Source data

★ ★ ★ ★ ★

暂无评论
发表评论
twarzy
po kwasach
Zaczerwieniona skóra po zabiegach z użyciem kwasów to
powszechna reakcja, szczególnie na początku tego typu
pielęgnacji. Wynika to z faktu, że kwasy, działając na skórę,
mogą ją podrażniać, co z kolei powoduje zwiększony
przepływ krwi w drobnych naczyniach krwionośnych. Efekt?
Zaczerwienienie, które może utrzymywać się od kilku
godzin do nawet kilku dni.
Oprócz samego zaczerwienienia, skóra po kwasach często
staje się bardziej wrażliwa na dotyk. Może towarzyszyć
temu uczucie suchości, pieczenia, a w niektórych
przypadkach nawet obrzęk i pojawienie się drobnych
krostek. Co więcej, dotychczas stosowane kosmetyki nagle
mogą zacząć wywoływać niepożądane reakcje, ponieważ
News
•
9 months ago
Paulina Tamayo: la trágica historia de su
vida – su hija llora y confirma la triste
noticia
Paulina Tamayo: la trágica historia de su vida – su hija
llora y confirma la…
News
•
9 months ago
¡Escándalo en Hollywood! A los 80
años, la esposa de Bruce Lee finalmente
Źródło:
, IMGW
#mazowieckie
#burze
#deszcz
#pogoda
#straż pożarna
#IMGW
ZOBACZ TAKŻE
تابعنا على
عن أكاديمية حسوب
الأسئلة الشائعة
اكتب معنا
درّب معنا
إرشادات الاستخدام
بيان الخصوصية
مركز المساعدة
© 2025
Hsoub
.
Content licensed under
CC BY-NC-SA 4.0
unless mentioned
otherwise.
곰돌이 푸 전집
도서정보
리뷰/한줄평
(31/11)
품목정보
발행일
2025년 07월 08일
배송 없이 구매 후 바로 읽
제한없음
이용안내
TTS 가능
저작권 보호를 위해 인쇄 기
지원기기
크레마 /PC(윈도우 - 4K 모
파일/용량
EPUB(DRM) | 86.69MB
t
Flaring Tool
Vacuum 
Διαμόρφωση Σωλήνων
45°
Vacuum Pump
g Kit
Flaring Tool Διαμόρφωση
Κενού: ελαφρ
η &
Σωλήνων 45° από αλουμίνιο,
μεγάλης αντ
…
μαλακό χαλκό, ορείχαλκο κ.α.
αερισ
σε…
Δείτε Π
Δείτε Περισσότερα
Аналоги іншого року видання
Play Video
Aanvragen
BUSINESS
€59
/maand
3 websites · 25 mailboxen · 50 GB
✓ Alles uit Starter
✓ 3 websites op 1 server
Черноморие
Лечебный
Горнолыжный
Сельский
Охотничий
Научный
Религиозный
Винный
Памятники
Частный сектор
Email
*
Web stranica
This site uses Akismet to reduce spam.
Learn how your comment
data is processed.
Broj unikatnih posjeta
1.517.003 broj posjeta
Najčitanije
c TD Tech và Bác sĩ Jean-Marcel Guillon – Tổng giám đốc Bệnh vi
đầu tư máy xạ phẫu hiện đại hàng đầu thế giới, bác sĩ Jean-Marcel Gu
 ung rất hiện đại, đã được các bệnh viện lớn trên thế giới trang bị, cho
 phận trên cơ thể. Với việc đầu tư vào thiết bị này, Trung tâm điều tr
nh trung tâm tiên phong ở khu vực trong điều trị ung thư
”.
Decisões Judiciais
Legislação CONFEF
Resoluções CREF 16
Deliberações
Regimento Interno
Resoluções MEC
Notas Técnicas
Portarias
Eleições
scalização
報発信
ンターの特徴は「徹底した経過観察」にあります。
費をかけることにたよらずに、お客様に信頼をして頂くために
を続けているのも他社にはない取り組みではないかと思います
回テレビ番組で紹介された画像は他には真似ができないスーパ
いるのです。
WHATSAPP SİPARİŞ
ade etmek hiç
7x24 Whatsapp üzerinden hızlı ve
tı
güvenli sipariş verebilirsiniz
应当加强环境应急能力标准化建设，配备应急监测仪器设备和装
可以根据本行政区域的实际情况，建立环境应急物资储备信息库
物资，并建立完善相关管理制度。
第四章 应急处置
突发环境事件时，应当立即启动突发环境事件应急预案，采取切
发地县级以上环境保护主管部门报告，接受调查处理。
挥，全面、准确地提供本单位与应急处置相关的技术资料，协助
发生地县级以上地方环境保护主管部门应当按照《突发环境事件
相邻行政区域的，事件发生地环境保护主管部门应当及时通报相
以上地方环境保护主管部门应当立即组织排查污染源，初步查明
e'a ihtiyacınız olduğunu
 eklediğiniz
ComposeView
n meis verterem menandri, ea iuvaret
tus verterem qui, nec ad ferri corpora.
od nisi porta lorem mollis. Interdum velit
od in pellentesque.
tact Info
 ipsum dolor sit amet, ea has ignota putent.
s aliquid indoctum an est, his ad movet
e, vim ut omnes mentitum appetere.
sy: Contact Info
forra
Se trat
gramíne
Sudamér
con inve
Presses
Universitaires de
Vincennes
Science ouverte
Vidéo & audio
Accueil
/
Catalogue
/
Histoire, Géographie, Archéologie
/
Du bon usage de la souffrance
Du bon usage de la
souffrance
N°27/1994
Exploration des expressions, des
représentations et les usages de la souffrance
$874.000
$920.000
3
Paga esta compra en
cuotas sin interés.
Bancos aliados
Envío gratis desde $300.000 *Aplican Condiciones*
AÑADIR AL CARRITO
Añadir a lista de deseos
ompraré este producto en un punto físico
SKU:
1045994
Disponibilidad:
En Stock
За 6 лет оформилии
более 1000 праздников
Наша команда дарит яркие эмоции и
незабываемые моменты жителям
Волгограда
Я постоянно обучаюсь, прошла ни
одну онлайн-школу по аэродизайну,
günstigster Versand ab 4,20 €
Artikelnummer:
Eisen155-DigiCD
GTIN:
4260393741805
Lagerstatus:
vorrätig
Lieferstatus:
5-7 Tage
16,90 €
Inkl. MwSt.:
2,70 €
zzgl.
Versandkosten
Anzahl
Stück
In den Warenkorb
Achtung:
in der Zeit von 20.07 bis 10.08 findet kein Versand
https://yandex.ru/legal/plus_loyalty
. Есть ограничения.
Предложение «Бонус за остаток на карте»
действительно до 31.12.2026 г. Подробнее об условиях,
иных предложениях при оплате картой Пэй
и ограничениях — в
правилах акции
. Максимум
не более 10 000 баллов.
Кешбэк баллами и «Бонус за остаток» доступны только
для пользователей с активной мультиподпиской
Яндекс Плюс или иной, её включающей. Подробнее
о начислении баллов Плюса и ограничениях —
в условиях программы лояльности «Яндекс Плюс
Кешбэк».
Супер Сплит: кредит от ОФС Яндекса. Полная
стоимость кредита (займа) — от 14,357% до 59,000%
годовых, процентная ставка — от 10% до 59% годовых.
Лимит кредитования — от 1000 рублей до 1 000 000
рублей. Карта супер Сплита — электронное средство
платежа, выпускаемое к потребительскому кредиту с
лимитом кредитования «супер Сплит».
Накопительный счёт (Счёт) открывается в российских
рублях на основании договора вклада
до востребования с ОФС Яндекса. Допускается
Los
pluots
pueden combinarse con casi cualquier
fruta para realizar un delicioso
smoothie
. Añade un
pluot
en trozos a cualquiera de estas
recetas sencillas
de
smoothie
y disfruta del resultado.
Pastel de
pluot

★ ★ ★ ★ ★

Assigned task: Rewrite everything from the start of the entries down to the line containing "Hollywood! A los 80", changing "News" to "Updates" and leaving everything else unchanged.

Response to the exercise:
暂无评论
发表评论
twarzy
po kwasach
Zaczerwieniona skóra po zabiegach z użyciem kwasów to
powszechna reakcja, szczególnie na początku tego typu
pielęgnacji. Wynika to z faktu, że kwasy, działając na skórę,
mogą ją podrażniać, co z kolei powoduje zwiększony
przepływ krwi w drobnych naczyniach krwionośnych. Efekt?
Zaczerwienienie, które może utrzymywać się od kilku
godzin do nawet kilku dni.
Oprócz samego zaczerwienienia, skóra po kwasach często
staje się bardziej wrażliwa na dotyk. Może towarzyszyć
temu uczucie suchości, pieczenia, a w niektórych
przypadkach nawet obrzęk i pojawienie się drobnych
krostek. Co więcej, dotychczas stosowane kosmetyki nagle
mogą zacząć wywoływać niepożądane reakcje, ponieważ
Updates
•
9 months ago
Paulina Tamayo: la trágica historia de su
vida – su hija llora y confirma la triste
noticia
Paulina Tamayo: la trágica historia de su vida – su hija
llora y confirma la…
Updates
•
9 months ago
¡Escándalo en Hollywood! A los 80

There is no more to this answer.